Interesting point about assuming the average displacement is 0. I can’t see exactly how that feeds into your code but it seems like it unlocks some novel way of calculating wave height. The code for that section is quite short aswell so perhaps it is more microcontroller friendly too.

I’ve made reference data. Generated it in python.

Without noise. With noise.

With bias.

With noise and bias.

And fed acceleration data only into algorithm. And compared how algorithm results of displacement score against actual displacement from reference data. To make sure algorithm converges.

Also with different unknown initial velocity and displacement.

I used that article mentioned for keeping double integral from drifting. Third integral is assumed zero in observation matrix for Kalman filter.

You can see that it is third intergral in transition matrix.

I’ve coded everything in python.
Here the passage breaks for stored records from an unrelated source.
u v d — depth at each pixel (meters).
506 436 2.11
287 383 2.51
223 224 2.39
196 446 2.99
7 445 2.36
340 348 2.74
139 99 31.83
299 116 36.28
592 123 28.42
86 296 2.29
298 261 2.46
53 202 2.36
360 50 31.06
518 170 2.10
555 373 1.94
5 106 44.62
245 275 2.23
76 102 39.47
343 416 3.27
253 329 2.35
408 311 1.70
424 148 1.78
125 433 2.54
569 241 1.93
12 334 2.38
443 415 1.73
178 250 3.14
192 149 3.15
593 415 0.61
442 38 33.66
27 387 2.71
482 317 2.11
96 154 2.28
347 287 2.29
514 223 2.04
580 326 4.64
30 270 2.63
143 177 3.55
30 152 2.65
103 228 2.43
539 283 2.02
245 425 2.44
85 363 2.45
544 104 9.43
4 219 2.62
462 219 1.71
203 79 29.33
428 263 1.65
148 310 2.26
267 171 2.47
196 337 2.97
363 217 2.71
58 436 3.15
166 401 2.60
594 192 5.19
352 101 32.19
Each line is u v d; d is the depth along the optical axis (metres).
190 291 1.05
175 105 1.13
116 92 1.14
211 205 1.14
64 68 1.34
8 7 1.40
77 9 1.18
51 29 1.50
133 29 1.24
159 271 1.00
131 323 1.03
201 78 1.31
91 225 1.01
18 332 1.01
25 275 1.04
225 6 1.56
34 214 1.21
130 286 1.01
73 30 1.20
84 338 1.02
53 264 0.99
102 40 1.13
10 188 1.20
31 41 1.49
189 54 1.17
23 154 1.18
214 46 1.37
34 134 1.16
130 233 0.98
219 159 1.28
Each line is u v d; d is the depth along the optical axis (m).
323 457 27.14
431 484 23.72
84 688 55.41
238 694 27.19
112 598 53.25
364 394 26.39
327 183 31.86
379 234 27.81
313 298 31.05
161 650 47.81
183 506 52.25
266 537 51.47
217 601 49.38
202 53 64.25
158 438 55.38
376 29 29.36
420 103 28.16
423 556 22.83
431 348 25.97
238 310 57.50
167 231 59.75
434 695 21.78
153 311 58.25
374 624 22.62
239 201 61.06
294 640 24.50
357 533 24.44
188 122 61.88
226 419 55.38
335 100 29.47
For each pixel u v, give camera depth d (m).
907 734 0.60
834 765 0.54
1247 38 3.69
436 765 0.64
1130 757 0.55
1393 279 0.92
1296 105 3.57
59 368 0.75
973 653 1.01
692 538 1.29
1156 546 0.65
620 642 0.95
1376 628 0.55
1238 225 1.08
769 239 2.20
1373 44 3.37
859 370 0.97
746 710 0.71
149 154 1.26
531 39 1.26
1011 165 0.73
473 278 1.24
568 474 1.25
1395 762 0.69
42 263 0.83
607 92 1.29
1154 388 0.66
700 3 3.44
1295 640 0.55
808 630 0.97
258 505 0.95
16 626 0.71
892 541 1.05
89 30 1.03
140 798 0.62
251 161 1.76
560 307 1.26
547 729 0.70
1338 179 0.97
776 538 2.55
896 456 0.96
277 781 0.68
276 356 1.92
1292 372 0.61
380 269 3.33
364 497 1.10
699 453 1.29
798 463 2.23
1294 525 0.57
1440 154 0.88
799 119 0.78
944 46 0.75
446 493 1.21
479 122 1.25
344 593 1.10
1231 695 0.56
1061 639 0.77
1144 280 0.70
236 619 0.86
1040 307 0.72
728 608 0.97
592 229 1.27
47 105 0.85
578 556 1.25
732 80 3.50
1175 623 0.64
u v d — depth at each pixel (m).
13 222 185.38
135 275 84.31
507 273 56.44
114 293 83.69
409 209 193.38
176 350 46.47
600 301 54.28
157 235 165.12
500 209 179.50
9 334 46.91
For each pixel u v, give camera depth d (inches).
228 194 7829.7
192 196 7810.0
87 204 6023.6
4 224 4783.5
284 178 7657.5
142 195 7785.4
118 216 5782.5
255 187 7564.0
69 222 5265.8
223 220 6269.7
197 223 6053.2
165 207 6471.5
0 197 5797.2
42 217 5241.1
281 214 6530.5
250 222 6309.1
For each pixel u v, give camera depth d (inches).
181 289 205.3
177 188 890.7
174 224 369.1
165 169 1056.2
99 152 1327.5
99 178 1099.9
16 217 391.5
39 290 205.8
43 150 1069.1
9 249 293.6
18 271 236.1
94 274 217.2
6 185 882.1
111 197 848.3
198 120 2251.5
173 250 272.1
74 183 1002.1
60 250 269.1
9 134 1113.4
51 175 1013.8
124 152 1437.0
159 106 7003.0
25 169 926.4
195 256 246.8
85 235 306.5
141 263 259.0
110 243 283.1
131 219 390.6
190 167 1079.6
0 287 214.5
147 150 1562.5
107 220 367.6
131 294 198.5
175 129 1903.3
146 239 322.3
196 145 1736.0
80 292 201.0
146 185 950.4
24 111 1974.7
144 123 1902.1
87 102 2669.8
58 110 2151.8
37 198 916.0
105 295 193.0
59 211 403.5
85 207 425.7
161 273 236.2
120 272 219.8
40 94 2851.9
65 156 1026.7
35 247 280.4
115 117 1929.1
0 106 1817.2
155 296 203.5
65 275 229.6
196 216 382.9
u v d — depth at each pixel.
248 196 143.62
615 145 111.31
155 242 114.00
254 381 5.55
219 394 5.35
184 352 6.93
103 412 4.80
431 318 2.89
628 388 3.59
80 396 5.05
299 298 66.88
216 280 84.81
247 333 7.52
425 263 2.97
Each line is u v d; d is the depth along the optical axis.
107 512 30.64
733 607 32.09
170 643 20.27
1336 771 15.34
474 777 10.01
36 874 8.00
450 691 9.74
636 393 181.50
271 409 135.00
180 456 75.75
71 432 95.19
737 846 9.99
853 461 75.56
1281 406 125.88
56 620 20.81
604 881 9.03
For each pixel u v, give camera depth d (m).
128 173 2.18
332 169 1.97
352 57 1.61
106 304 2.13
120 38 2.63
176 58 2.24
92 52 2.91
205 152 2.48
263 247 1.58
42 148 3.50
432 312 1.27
Then moved parts into c++ and rust.

Unfortunately my boat doesn’t have a speed through water sensor and that’s needed to calculate drift and set (direction of current).

Needed for Doppler formula to measure actual wave frequency from observed from moving boat.

If your buoy is freely drifting you can assume it moves with water.

Makes things much easier.

It’s not hard to code that into esp32 microcontroller. It has enough power. (About 5 times faster than pentium one, people manages to run windows 3.0 on it with byte code emulation).